■ Activity: Of the material below, the lines to be retyped are those from the line containing "Chest CT, one axial slice. Slice 15" through the line containing "- planned liver", inclusive; reproduce them exactly.

■ Material for the task:
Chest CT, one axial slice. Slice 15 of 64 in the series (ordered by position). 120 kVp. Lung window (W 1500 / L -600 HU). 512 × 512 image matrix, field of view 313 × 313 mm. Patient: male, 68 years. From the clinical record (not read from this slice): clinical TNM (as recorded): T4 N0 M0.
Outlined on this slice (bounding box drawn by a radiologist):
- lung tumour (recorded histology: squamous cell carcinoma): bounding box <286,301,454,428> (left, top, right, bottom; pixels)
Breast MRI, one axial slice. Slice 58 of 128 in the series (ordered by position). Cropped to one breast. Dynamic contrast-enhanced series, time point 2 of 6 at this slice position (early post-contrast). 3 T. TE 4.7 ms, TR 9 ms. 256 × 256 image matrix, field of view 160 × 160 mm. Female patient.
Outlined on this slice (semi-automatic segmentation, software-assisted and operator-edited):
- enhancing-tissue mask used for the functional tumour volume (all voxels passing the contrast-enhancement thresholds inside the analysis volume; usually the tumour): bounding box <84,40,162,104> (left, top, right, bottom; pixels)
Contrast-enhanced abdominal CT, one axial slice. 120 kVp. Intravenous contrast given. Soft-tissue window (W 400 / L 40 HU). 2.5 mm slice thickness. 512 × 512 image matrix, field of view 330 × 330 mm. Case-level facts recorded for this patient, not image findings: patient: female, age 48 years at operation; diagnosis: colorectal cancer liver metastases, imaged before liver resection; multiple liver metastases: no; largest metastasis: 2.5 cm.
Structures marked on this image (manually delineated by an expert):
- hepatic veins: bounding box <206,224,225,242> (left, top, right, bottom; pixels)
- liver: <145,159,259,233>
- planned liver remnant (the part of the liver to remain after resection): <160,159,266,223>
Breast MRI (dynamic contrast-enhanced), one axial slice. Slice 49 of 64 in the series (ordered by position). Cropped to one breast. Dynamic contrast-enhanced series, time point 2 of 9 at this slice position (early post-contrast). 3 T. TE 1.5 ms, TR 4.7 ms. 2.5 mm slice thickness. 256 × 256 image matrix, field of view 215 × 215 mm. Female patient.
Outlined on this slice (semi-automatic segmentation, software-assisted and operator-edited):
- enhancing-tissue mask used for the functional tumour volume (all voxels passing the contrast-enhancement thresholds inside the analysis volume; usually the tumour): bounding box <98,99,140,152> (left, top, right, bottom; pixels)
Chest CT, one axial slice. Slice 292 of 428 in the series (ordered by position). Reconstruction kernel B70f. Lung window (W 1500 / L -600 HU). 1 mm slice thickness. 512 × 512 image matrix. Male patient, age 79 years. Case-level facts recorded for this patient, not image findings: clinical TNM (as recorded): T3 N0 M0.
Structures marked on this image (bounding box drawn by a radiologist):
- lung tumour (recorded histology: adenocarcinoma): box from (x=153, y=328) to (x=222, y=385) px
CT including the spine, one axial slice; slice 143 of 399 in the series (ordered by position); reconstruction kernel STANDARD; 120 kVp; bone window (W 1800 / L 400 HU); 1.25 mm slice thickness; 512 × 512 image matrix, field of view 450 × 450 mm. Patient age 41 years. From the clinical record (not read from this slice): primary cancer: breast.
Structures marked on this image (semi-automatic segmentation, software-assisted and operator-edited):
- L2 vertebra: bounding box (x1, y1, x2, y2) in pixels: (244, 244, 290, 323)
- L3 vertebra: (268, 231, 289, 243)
...
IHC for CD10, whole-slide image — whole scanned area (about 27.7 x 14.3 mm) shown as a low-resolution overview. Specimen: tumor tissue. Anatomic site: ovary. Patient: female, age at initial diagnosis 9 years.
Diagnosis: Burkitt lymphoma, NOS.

■ Exercise answer:
Chest CT, one axial slice. Slice 15 of 64 in the series (ordered by position). 120 kVp. Lung window (W 1500 / L -600 HU). 512 × 512 image matrix, field of view 313 × 313 mm. Patient: male, 68 years. From the clinical record (not read from this slice): clinical TNM (as recorded): T4 N0 M0.
Outlined on this slice (bounding box drawn by a radiologist):
- lung tumour (recorded histology: squamous cell carcinoma): bounding box <286,301,454,428> (left, top, right, bottom; pixels)
Breast MRI, one axial slice. Slice 58 of 128 in the series (ordered by position). Cropped to one breast. Dynamic contrast-enhanced series, time point 2 of 6 at this slice position (early post-contrast). 3 T. TE 4.7 ms, TR 9 ms. 256 × 256 image matrix, field of view 160 × 160 mm. Female patient.
Outlined on this slice (semi-automatic segmentation, software-assisted and operator-edited):
- enhancing-tissue mask used for the functional tumour volume (all voxels passing the contrast-enhancement thresholds inside the analysis volume; usually the tumour): bounding box <84,40,162,104> (left, top, right, bottom; pixels)
Contrast-enhanced abdominal CT, one axial slice. 120 kVp. Intravenous contrast given. Soft-tissue window (W 400 / L 40 HU). 2.5 mm slice thickness. 512 × 512 image matrix, field of view 330 × 330 mm. Case-level facts recorded for this patient, not image findings: patient: female, age 48 years at operation; diagnosis: colorectal cancer liver metastases, imaged before liver resection; multiple liver metastases: no; largest metastasis: 2.5 cm.
Structures marked on this image (manually delineated by an expert):
- hepatic veins: bounding box <206,224,225,242> (left, top, right, bottom; pixels)
- liver: <145,159,259,233>
- planned liver remnant (the part of the liver to remain after resection): <160,159,266,223>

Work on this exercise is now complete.